Dieta de villancicos


Sé cómo se le llama a la gente que esgrime argumentos como los aquí expuestos. Amargado, ¿no es cierto? Uno supuestamente debería celebrar la extensión de la temporada navideña, por cuanto ésta consigue tener de extraordinario. Pero he aquí que lo extraordinario no suele ser elástico, ni se distingue por abundante; menos aún se deja configurar. Qué más quisiera uno que su cumpleaños durara dos meses, y si bien es verdad que de niño la emoción precedente vivía a lo largo de toda una semana, no imagino cómo es que algunos logran celebrar navidades de dos meses. A menos, por supuesto, que en lugar de pasarme dos meses gastando me dedicara a recolectar dinero. En tal caso mi espíritu navideño sería como Zeus vestido de rojo, y haría todo cuanto fuera posible por inundar el mundo de villancicos, de manera que sólo los sonidos de mis registradoras rivalizaran con el coro de las campanas de Belén. A como están las cosas, sin embargo, encuentro que este espíritu navideño dilatado no alcanza para más que ir cada año detrás de la zanahoria de las ventas nocturnas y sus resplandecientes meses sin intereses, ya no en plan desprendido sino con la avidez de un cazador de ofertas trasnochado.

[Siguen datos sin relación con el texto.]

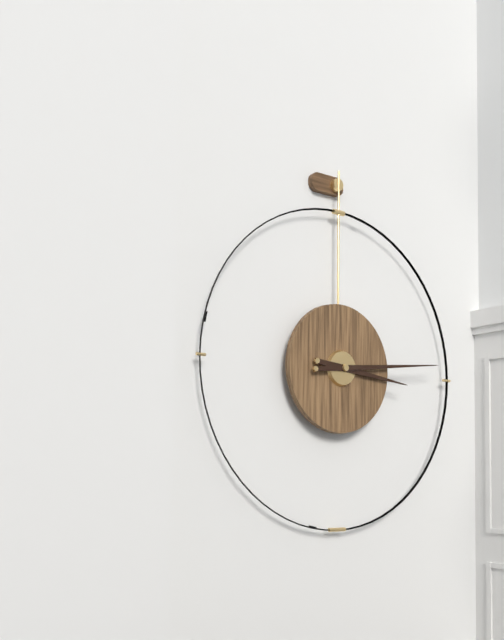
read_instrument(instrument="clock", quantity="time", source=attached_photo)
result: 3:14
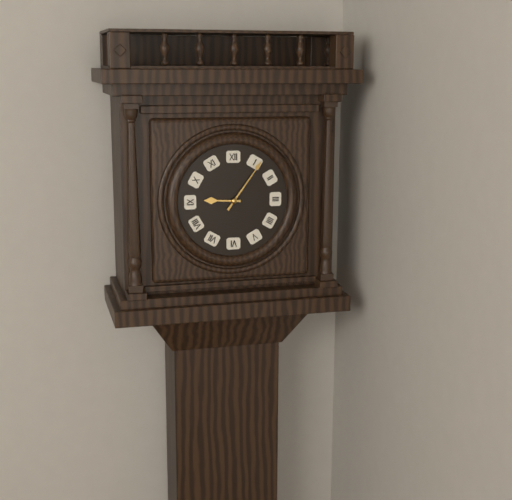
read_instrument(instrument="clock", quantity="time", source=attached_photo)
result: 9:06
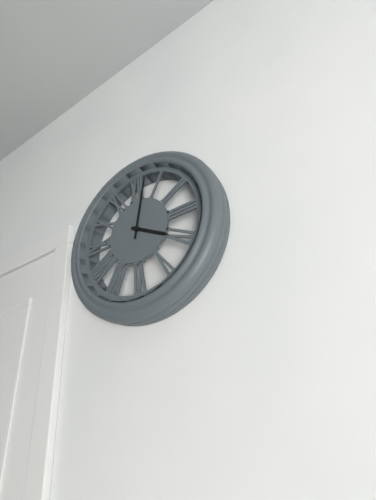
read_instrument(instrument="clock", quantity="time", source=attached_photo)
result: 4:02
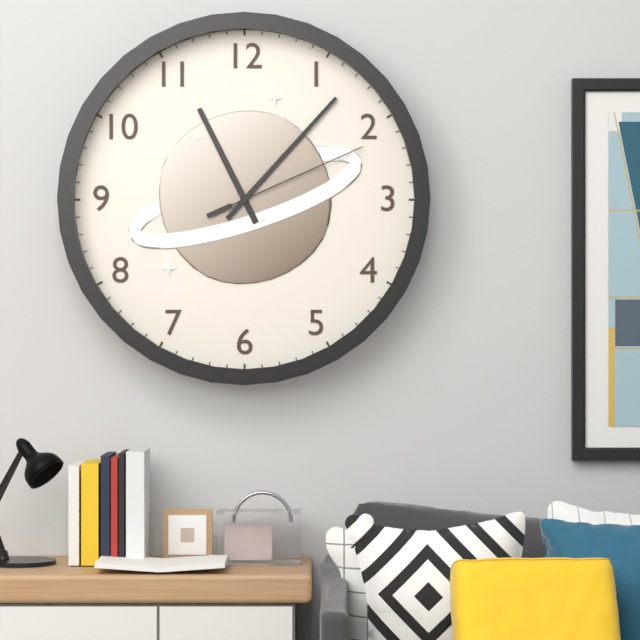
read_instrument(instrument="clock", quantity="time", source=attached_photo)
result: 11:07:11
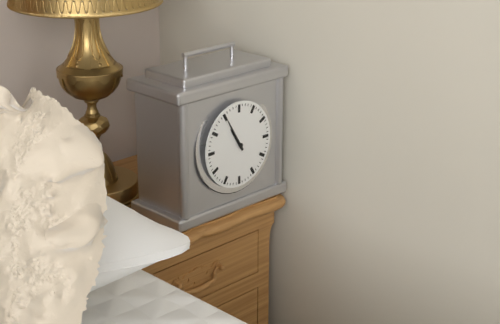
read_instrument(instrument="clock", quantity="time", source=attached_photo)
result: 10:55
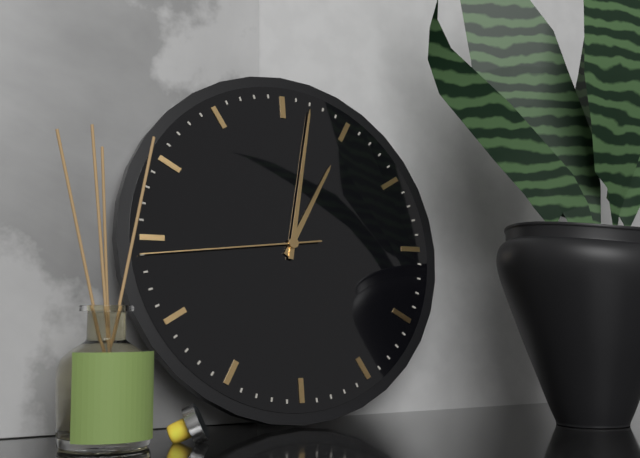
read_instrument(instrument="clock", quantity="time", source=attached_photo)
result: 1:02:44
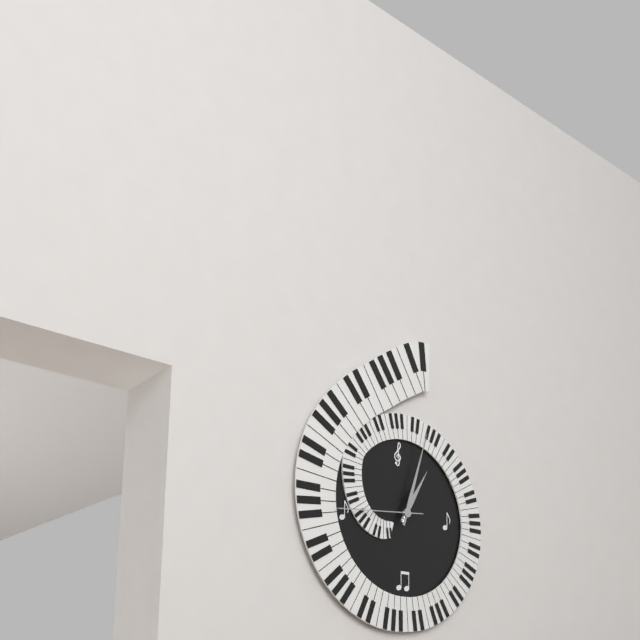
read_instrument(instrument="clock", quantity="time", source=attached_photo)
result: 1:03:44
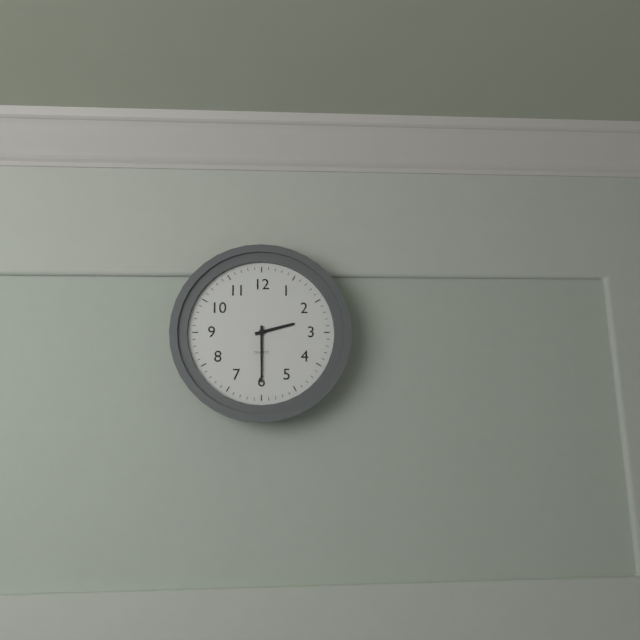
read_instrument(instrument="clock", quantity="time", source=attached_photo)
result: 2:30
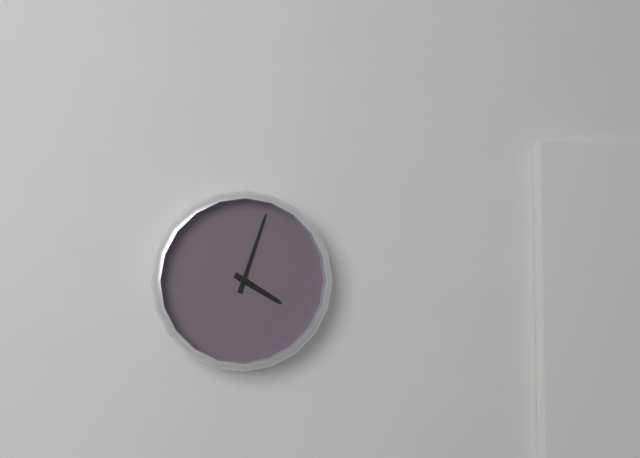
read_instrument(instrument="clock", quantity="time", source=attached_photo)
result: 4:03
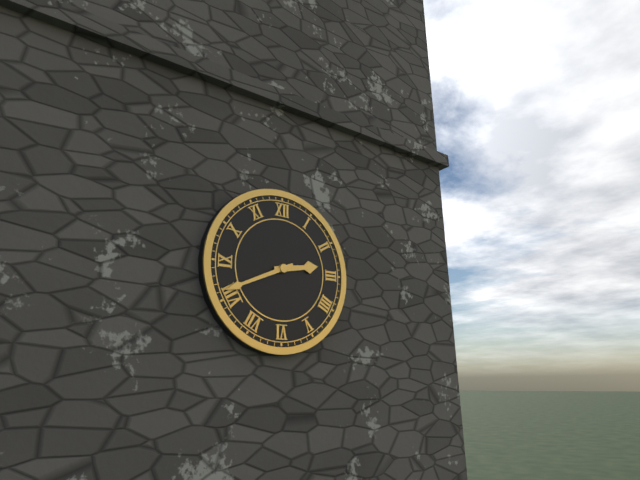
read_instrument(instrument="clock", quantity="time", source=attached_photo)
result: 2:41
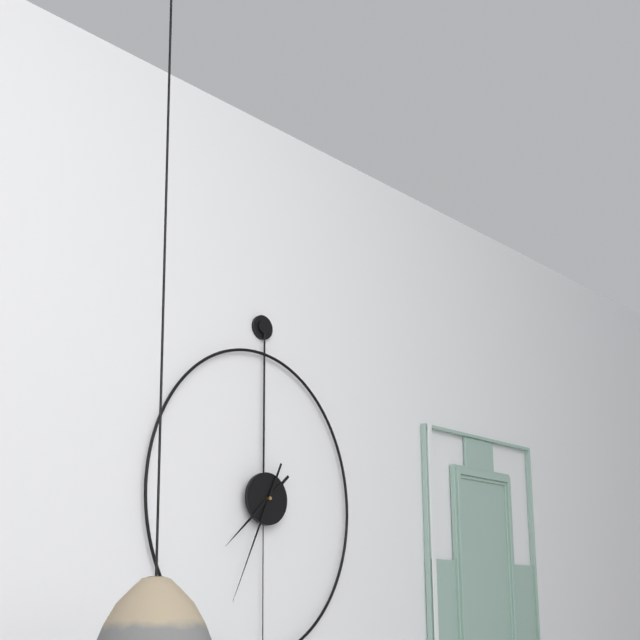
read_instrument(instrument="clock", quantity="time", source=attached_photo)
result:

No dudo que a lo ancho de una venta nocturna crezca y florezca la generosidad, e inclusive la irresponsabilidad. Es por supuesto muy gratificante tomar la decisión de endrogarse a lo bestia y porque sí. Hay un deleite en comprar a deshoras, pero de ahí a poner a Santa Claus a trabajar desde el inicio de noviembre, de modo que el chantaje se extienda más allá de lo creíble, hay la misma distancia que separa a la fiesta del simulacro. No han pasado ni siete días de diciembre y ya hay quienes ofrecen a precio de remate los saldos de colguijes y adornos navideños. Pues hoy la Navidad es más larga que la Cuaresma misma, y para quien lo dude ahí están los villancicos. Hay quien quisiera oírlos el año entero.